_INSTRUCTION_
Can you lay out every line of the rows below as a JSON list of strings, one string per line, with blank lines skipped and the pictures left out?

---- PROVIDED RECORDS

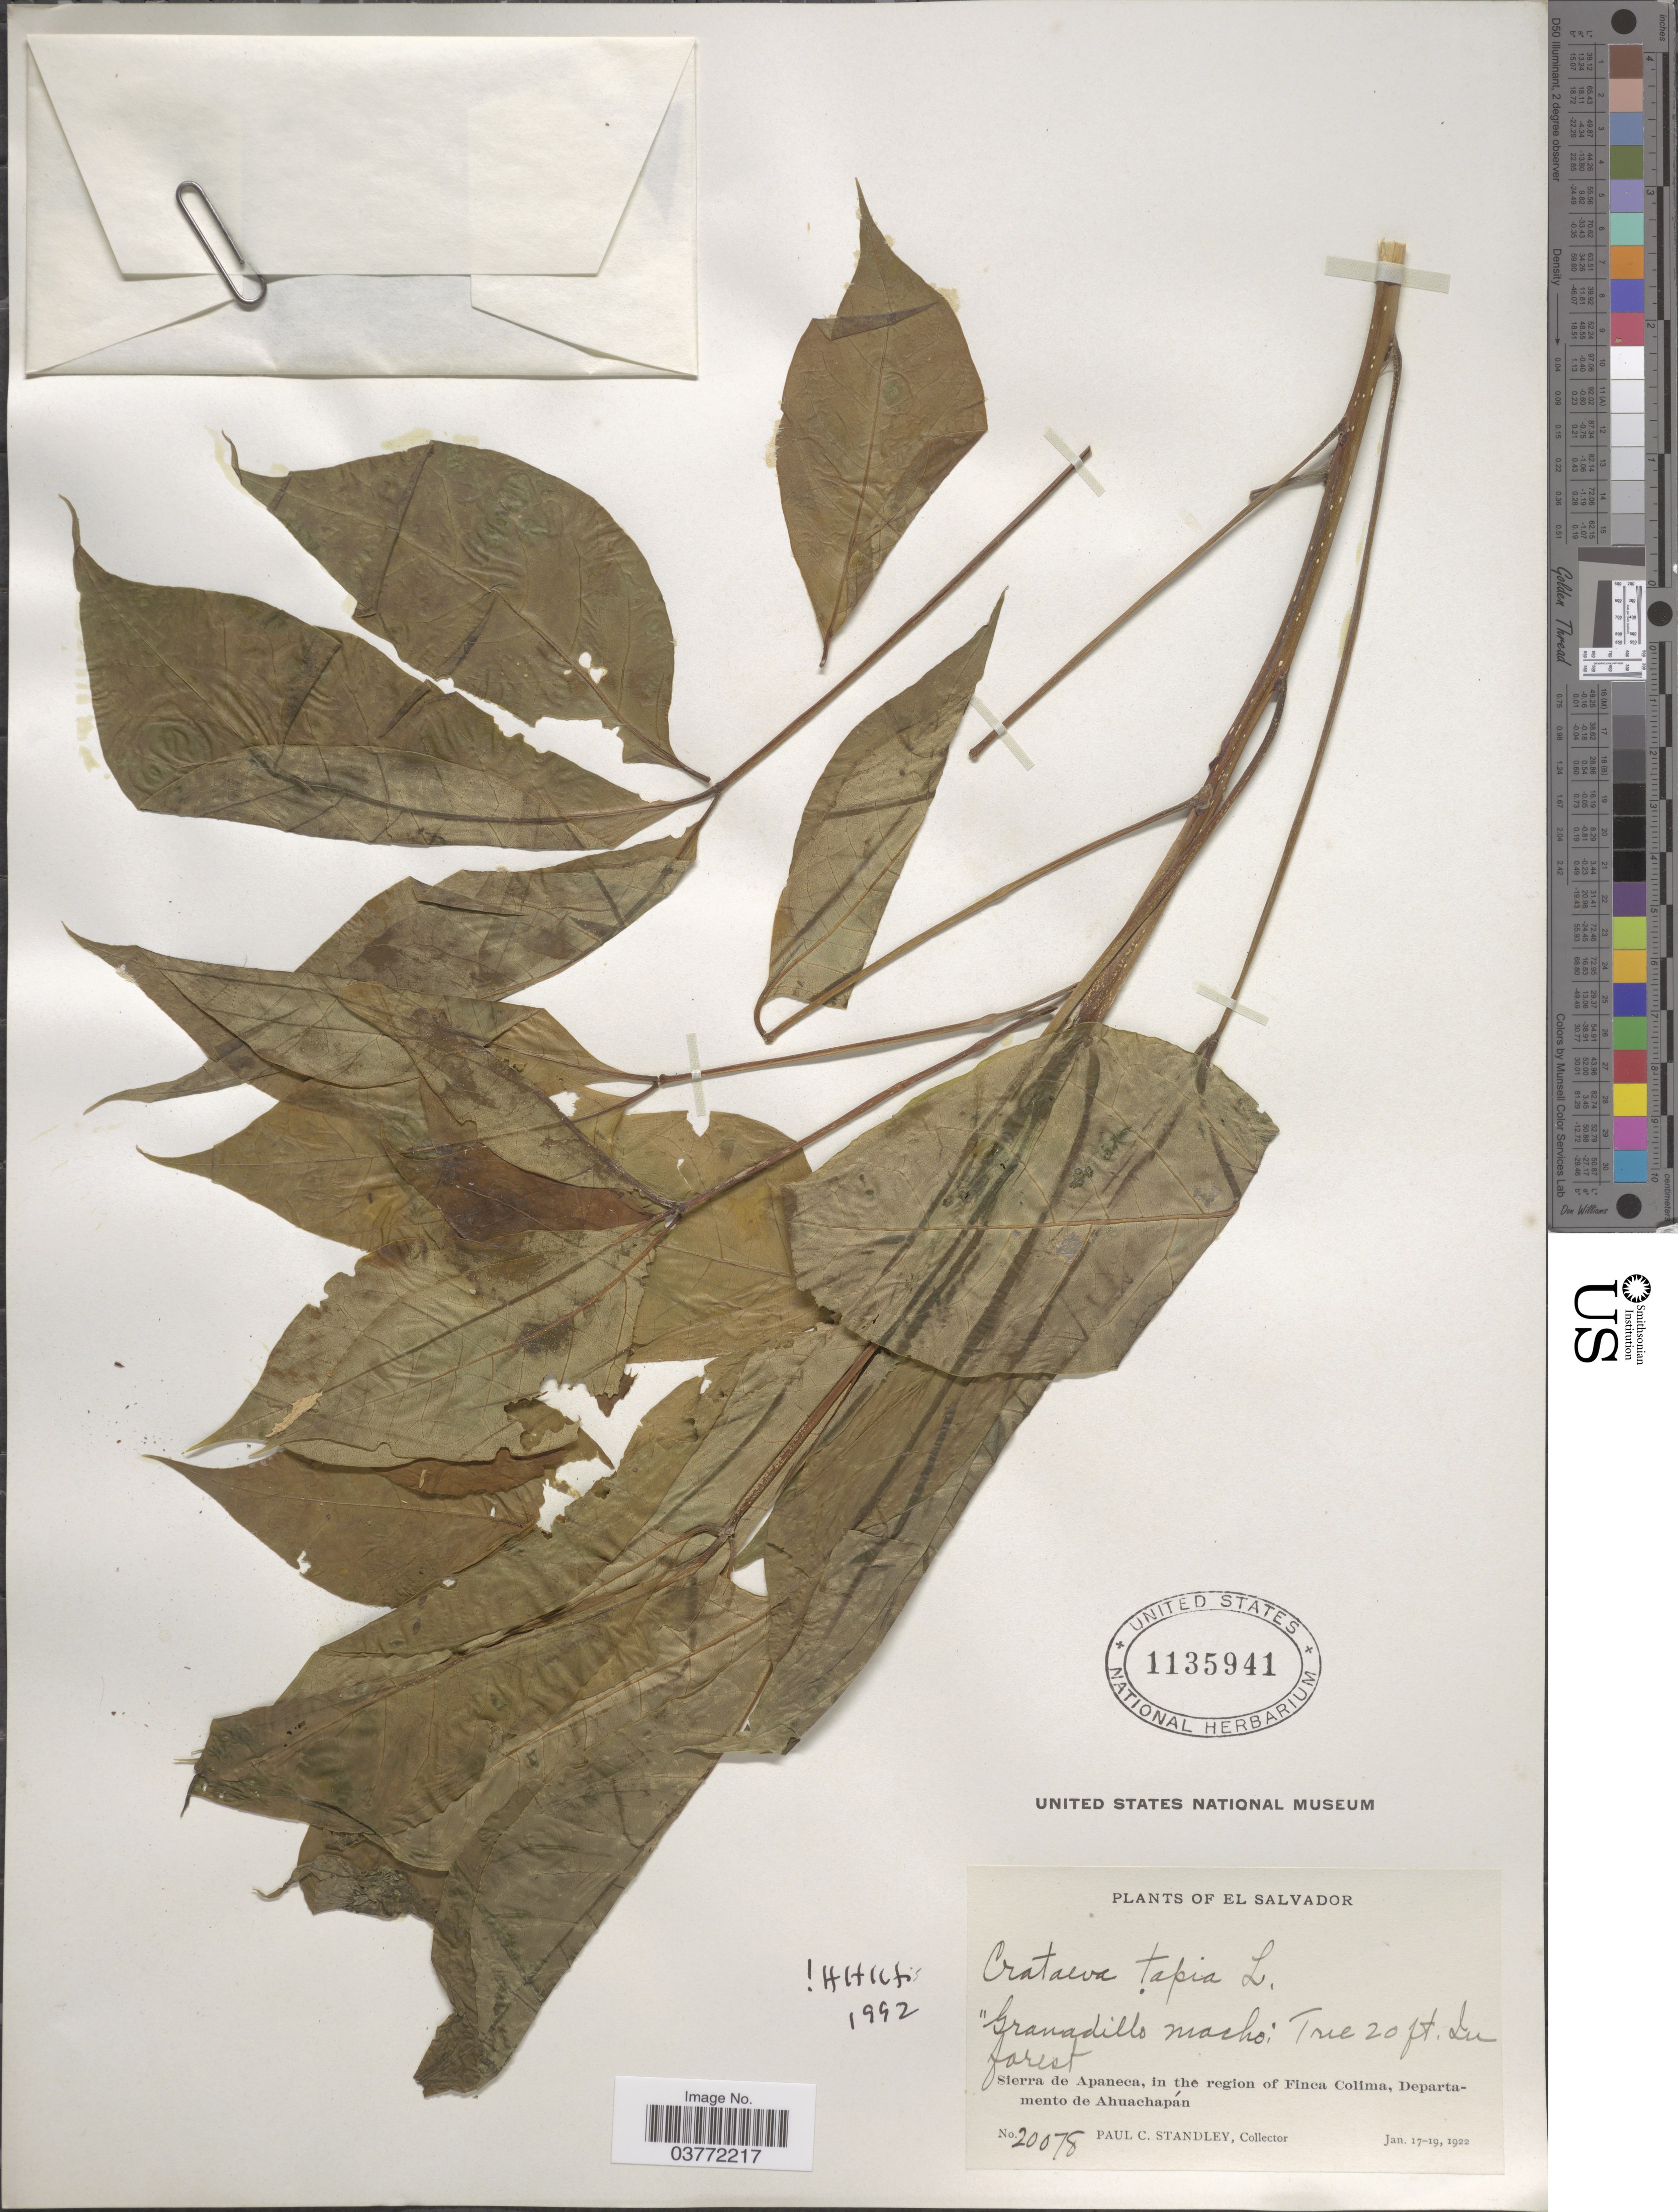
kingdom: Plantae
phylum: Tracheophyta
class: Magnoliopsida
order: Brassicales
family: Capparaceae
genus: Crateva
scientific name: Crateva tapia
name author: L.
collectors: P. C. Standley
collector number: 20078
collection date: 1922-01-17/1922-01-19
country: El Salvador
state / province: Ahuachapan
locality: Sierra de Apaneca, in the region of Finca Colima, Departamento de Ahuachapán.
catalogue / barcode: US 1135941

--------

_WRITTEN ANSWER_
[
  "kingdom: Plantae",
  "phylum: Tracheophyta",
  "class: Magnoliopsida",
  "order: Brassicales",
  "family: Capparaceae",
  "genus: Crateva",
  "scientific name: Crateva tapia",
  "name author: L.",
  "collectors: P. C. Standley",
  "collector number: 20078",
  "collection date: 1922-01-17/1922-01-19",
  "country: El Salvador",
  "state / province: Ahuachapan",
  "locality: Sierra de Apaneca, in the region of Finca Colima, Departamento de Ahuachapán.",
  "catalogue / barcode: US 1135941"
]